# [Brano dell'esercizio]
______________________________

Oggi, prima dell’alba…

Walt Whitman, Oggi, prima dell’alba…

Walt Whitman

Walt Whitman

Oggi, prima dell’alba, sono salito su un colle
e ho guardato il cielo affollato,
e ho detto al mio spirito:
‘Quando avremo abbracciato tutti questi mondi
e goduto e saputo ogni cosa di essi,
saremo sazi e soddisfatti, dopo?’
E il mio spirito disse:
‘Arriveremo a quel limite per superarlo
e proseguire oltre.’
[…]

Questa poesia l’ho letta sulla quarta di copertina del libro di Grazia Sacchi intitolato Per te per sempre e mi ha subito colto il desiderio di tradurla.
Eppure un altro Whitman, dopo Dai lidi della California, non era in previsione, a così breve data almeno.
Perché allora? Perché è una naturale continuazione della prima o, almeno, così essa m’è apparsa al primo sguardo.
Perché anche a me, dopo l’arrivo alla Porta e aver messo i piedi sulla soglia, prima di proseguire oltre, è capitato proprio così: volgendomi a vedere, ciò che lasciavo era uguale alla visione del poeta, era l’universo tutto in una volta. Whitman vede il cielo affollato e lo coglie tutto in un abbraccio; io tutte le stelle alle mie spalle, “immerse in una sfera di pensiero”. Probabilmente – ora mi sembra – nella luce che usciva dal battente ormai aperto sulle due dimensioni.

Così si è presentata tutta la scena: “Se ti accade di accostarti a quella porta/ e di affacciarti, vedi gran luce/ e le stelle e le galassie stanno alle tue spalle/ immerse in una sfera di pensiero”. Oppure così, ed è la stessa: “T’affacci sul divino della luce quando incontri la Porta/ e da lì ti accorgi che le stelle e le galassie/ sono scintille di essa sparpagliate/ dentro l’interno che si lascia”.
Qui, allora, la parola della poesia e quella della filosofia sono la “stessa cosa”, ecco la sorpresa!
Le due si sostengono a vicenda, e si danno origine fra loro, ecco la novità!
E ciò che risulta dalla coincidenza è un linguaggio nuovo, necessario all’impresa che stava incominciando.

______________________________

# [Consegna 1]
Secondo il brano su Whitman, dove è stata letta la poesia "Oggi, prima dell'alba…"?
# [Consegna 2]
Prosegui il brano su Whitman a partire dalla sua ultima frase.

# [Estratti dei dati]
______________________________

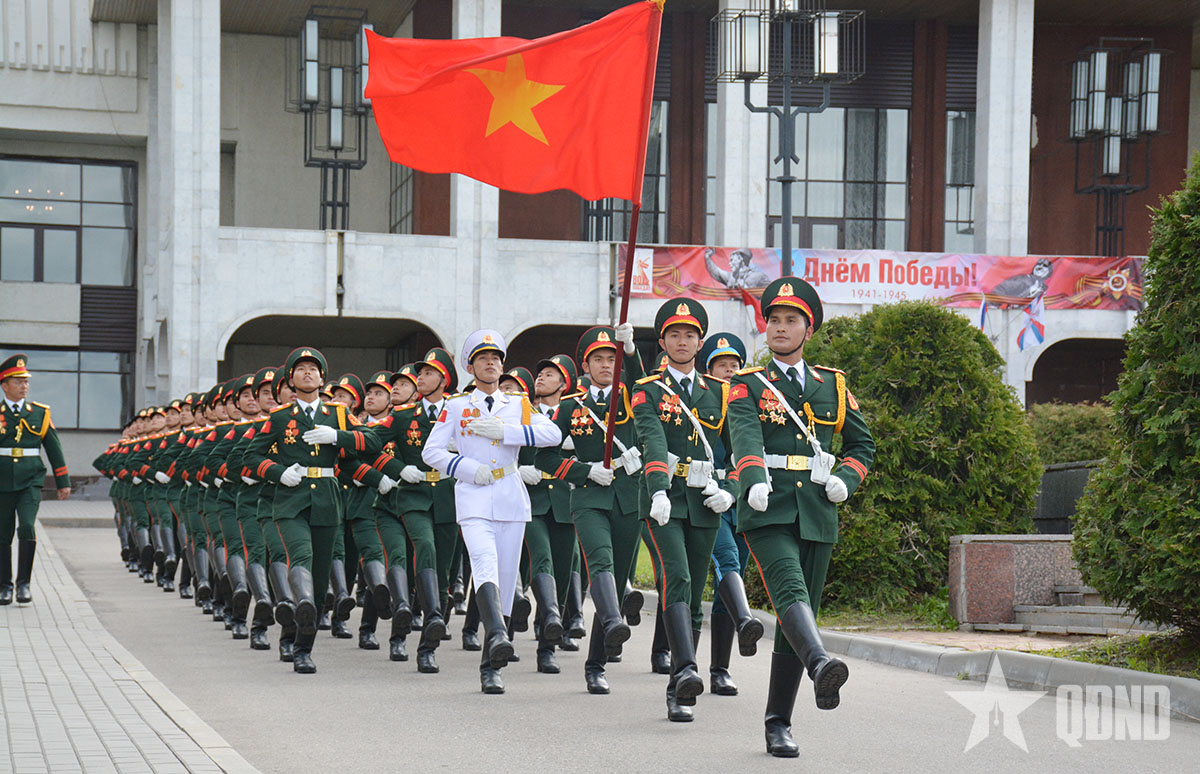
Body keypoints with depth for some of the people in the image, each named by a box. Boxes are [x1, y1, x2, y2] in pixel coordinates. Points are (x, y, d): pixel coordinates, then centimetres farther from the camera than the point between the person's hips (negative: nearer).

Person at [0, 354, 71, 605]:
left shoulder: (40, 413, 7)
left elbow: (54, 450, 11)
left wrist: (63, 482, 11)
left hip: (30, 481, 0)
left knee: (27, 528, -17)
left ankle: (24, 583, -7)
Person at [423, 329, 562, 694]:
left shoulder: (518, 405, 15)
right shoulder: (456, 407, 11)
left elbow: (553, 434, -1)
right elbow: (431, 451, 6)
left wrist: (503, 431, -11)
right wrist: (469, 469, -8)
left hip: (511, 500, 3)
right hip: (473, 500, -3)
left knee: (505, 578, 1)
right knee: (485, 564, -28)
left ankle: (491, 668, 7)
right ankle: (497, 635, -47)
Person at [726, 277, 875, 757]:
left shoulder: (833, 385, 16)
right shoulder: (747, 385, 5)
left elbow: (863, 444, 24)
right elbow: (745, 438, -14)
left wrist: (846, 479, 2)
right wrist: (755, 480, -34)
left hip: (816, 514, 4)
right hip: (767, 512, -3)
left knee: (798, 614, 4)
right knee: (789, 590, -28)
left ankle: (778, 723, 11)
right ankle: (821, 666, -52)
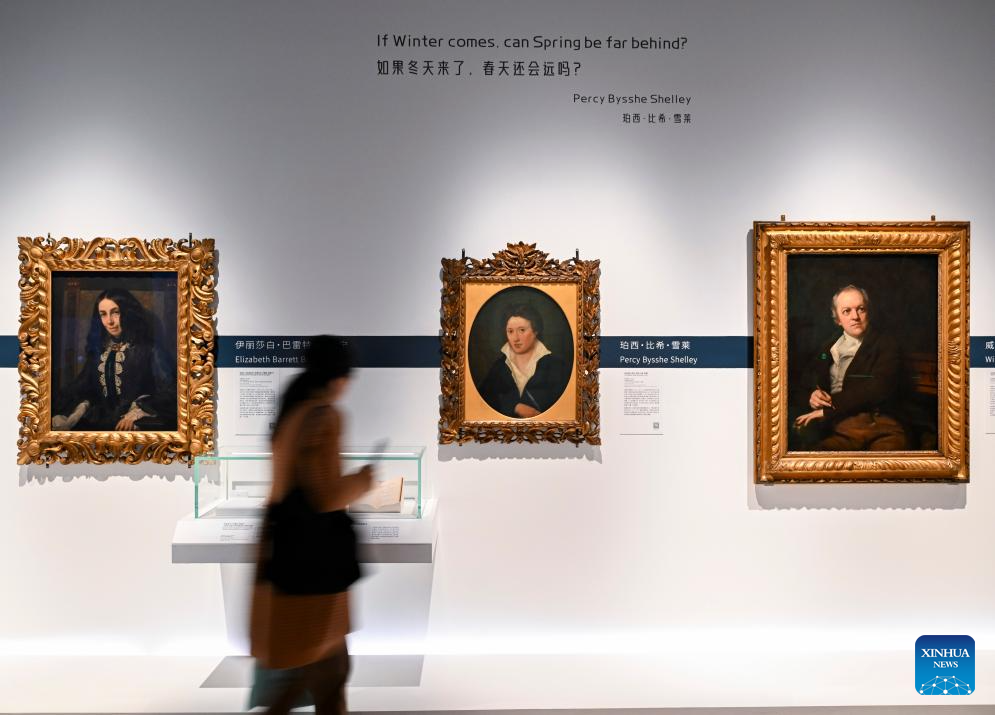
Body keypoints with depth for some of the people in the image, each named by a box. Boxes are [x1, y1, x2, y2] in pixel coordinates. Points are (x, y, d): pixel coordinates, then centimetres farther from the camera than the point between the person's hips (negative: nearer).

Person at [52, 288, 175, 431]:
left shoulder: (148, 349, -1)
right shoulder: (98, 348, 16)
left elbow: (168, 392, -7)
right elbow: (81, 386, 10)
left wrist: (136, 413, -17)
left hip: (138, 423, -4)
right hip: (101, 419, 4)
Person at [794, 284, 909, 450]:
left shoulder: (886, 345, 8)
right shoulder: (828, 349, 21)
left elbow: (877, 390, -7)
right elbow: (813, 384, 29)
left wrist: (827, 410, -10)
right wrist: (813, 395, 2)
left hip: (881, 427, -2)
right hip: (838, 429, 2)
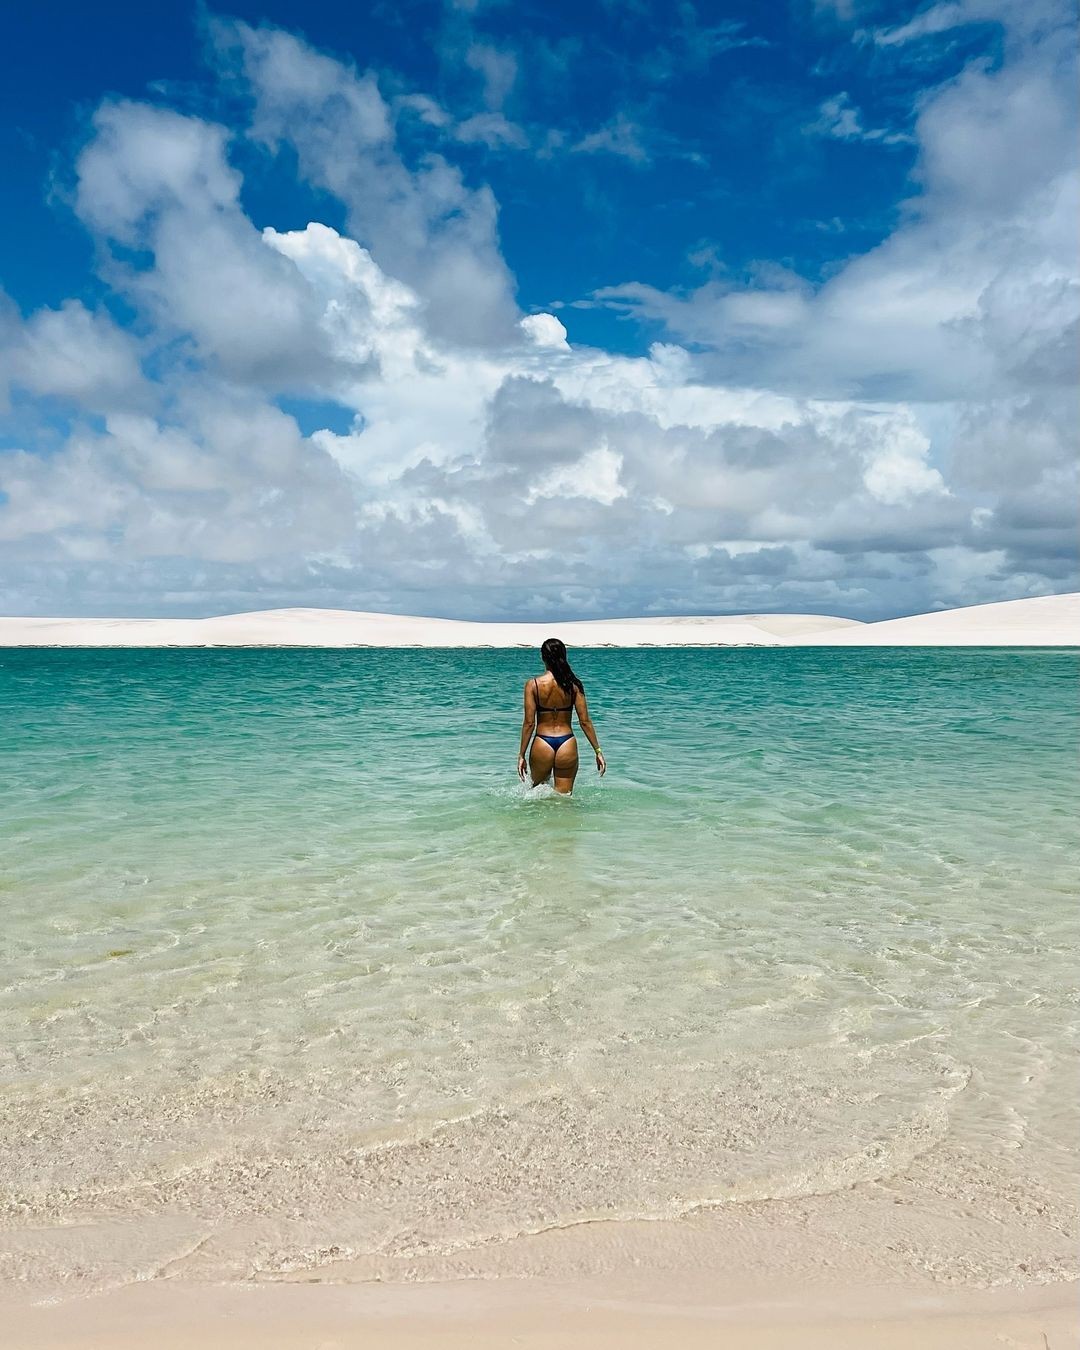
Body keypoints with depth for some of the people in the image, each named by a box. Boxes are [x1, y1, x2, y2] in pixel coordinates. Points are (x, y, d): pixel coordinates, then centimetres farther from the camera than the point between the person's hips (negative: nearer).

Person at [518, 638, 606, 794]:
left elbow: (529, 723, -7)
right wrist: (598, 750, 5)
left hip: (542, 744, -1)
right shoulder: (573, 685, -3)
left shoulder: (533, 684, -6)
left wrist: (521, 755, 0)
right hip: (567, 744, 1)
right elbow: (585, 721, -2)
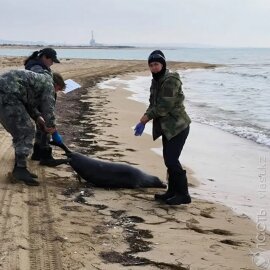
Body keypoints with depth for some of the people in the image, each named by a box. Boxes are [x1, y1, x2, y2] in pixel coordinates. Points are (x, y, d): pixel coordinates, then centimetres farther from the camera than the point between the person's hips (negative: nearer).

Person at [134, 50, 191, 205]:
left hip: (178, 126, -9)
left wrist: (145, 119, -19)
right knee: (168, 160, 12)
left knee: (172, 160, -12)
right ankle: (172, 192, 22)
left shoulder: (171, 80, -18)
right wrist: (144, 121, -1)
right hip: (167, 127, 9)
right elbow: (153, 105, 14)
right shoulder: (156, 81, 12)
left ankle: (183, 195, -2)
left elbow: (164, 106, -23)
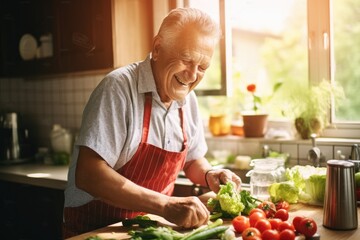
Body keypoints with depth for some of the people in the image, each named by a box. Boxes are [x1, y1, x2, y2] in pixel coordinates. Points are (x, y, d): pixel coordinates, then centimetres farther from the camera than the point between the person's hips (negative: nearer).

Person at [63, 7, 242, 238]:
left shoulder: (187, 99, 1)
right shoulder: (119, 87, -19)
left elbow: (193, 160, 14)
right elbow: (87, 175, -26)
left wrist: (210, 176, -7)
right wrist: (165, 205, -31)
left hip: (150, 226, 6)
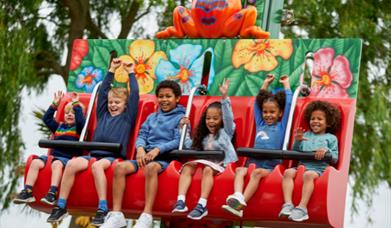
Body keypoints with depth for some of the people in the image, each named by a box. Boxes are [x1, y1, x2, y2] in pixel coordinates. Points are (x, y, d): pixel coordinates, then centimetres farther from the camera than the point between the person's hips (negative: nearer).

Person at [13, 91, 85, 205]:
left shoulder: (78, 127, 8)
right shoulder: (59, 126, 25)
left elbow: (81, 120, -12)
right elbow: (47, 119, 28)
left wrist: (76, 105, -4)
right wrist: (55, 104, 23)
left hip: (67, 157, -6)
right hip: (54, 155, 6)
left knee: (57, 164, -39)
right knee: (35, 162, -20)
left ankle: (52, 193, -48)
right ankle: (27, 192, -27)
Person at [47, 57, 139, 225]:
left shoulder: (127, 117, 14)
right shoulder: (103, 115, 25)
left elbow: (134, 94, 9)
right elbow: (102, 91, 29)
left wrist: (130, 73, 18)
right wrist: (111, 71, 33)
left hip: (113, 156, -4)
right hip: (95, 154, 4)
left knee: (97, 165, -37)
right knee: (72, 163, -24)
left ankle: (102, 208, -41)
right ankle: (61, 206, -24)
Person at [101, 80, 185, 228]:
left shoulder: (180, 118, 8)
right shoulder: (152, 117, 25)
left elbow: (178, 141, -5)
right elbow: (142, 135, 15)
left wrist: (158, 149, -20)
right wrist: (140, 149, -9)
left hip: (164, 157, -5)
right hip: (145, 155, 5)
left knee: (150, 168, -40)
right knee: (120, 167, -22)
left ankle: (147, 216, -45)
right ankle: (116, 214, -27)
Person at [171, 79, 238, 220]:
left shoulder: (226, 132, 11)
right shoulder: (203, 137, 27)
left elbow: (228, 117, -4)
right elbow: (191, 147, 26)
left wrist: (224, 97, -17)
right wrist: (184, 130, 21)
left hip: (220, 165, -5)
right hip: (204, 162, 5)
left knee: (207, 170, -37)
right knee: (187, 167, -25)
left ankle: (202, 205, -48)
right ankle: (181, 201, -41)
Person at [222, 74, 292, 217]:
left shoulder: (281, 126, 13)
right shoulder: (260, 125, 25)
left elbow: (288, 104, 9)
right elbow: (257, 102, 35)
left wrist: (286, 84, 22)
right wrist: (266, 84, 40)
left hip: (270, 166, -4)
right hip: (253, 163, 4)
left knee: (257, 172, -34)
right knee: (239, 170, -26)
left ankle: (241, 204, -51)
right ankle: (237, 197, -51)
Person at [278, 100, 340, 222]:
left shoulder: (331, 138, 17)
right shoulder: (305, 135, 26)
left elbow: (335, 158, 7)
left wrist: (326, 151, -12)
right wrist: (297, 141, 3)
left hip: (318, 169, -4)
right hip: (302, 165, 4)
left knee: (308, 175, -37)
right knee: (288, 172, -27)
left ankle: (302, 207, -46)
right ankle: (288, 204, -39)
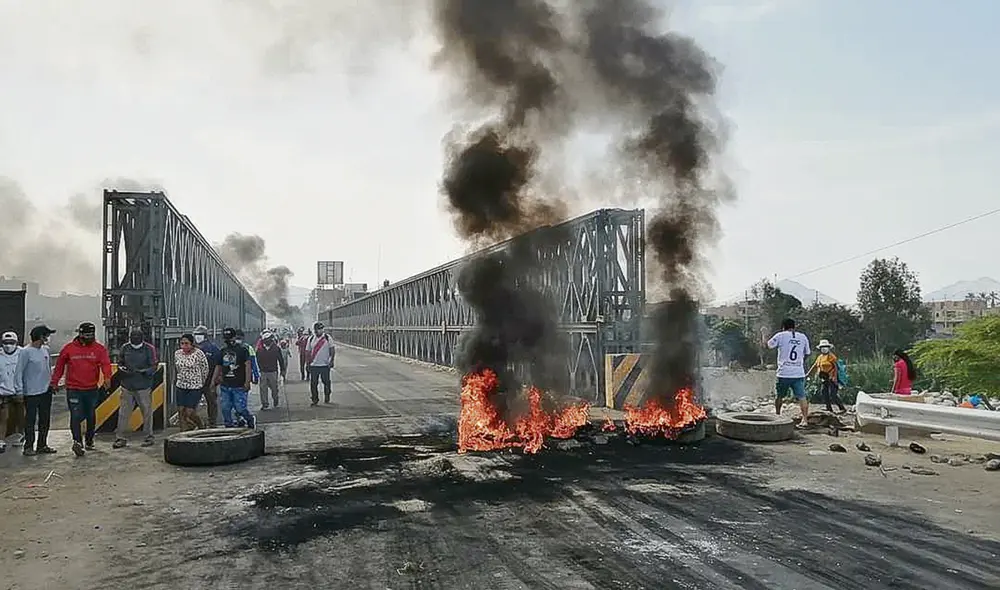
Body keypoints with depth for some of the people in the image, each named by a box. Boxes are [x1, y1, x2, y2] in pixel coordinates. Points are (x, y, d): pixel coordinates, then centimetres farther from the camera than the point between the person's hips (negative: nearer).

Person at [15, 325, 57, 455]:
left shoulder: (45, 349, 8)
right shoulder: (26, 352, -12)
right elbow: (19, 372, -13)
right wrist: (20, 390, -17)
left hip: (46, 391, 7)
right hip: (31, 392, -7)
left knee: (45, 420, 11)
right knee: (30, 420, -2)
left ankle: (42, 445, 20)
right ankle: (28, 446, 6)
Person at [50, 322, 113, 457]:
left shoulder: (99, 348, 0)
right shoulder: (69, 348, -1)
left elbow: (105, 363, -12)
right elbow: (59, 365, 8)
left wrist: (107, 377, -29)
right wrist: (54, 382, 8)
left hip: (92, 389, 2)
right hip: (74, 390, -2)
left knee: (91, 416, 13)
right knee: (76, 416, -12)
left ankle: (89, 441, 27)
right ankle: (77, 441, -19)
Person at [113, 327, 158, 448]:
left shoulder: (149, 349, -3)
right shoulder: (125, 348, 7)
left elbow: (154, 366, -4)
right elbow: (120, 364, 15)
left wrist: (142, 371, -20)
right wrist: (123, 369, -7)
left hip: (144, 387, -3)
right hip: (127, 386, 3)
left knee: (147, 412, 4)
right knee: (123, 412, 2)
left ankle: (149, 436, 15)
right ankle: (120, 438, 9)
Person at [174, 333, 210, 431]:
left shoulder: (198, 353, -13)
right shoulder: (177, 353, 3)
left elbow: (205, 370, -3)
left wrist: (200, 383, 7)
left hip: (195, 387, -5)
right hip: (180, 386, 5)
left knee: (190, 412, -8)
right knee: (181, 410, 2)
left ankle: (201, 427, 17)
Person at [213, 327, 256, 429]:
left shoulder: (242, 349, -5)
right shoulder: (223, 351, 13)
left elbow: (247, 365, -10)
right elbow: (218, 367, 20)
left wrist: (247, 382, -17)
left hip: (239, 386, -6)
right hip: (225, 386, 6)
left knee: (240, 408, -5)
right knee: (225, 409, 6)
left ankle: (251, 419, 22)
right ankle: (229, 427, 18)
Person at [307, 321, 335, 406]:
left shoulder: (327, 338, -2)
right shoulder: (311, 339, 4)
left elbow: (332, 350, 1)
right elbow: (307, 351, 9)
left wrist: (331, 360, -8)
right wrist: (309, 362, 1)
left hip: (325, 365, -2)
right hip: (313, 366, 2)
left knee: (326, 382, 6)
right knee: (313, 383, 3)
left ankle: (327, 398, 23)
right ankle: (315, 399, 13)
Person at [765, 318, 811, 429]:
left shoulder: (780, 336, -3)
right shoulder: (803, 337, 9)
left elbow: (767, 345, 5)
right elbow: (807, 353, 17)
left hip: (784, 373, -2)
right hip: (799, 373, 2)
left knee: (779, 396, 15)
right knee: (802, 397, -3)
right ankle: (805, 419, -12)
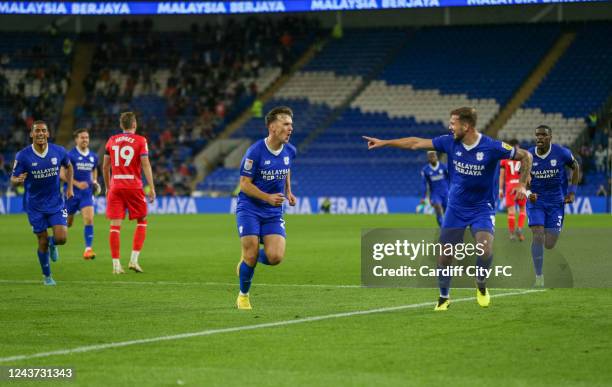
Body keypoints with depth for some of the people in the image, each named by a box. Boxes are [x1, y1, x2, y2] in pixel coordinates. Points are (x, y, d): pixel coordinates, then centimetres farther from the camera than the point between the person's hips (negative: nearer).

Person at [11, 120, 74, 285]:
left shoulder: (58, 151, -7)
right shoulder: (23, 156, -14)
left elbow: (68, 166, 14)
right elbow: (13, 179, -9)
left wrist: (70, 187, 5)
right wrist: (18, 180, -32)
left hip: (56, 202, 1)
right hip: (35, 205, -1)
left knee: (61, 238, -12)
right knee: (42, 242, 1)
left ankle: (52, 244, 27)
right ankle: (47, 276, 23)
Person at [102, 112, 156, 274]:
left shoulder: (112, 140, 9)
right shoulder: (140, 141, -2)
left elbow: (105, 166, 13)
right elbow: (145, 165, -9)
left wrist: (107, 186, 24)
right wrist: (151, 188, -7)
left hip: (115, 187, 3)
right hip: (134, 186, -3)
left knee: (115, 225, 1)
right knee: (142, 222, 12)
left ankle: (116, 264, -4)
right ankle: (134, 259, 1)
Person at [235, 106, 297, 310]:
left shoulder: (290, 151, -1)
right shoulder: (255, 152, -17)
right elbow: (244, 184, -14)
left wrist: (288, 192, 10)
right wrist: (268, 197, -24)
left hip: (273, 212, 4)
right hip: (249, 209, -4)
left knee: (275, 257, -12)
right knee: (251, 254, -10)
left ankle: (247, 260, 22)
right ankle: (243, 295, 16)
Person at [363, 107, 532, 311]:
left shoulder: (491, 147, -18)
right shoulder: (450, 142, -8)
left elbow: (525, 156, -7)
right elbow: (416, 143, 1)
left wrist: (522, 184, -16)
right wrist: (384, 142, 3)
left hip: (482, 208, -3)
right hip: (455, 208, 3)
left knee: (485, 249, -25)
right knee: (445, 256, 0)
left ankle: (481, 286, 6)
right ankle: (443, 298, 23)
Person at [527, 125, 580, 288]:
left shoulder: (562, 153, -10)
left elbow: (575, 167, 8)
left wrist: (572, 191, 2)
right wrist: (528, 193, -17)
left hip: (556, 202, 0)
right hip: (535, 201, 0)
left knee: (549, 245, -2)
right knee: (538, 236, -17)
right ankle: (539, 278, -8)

______________________________

# [Risultato 1]
Sulla quarta di copertina del libro di Grazia Sacchi intitolato Per te per sempre.

# [Risultato 2]
A guardar bene, anzi, non è neppure una novità. L’ha previsto Heidegger, per esempio, quando egli è giunto sulla linea di mezzanotte che corrisponde al confine di questo mondo di cose e di pensiero, e perciò anche di fronte all’abisso che comincia subito dopo. Egli ha affermato che in quel punto il linguaggio, in uso di qua, non era più adatto. A cosa? Ad andare avanti, vale a dire ad attraversare quel baratro e mettere piede sull’altra sponda dove c’è la porta. Ecco a cosa non bastava più la “parola” usata in questo mondo, anche quella della filosofia (Heidegger, per primo, giunto sulla linea, ha pensato che il nostro dire venga meno al momento del suo superamento e che sia perciò necessario un altro linguaggio. Così egli si è espresso. “È sufficiente che questo linguaggio sia universalmente comprensibile, o vigono qui altre leggi e altre misure, così uniche nel loro genere quanto l’istante della storia del mondo che segna il compimento planetario del nichilismo e l’esplicazione della sua essenza?” [Ernst Jünger-Martim Heidegger, Oltre la linea, Adelphi, pag. 144]. Poi, nella stessa occasione: “In che linguaggio parla lo schema fondamentale del pensiero che prefigura un attraversamento della linea? Il linguaggio della metafisica della volontà di potenza, della forma e del valore deve essere salvato di là della linea critica? E in che modo, se proprio il linguaggio della metafisica e la metafisica stessa, sia essa del Dio vivente o del dio morto, hanno costituito in quanto metafisica il limite che impedisce il passaggio oltre la linea, cioè l’oltrepassamento del nichilismo?” (Ernst Jünger-Martin Heidegger, Oltre la linea, Adelphi, pag. 138). Domande che sono rimaste senza risposta in quel tempo, ma che aleggiavano da qualche parte dal momento che qualche decennio dopo la linea è stata superata. Ed ora, ecco che si è presentata l’occasione di sapere in cosa consiste il nuovo linguaggio: è la coincidenza di poesia e filosofia).
La stessa cosa d’altronde che capita ai mistici quando arrivano al punto α  e ω, – e le cose che sentono e gustano non si possono esprimere con parole né pensieri; o ai grandi poeti, com’è capitato a Dante in Paradiso al cospetto di Dio.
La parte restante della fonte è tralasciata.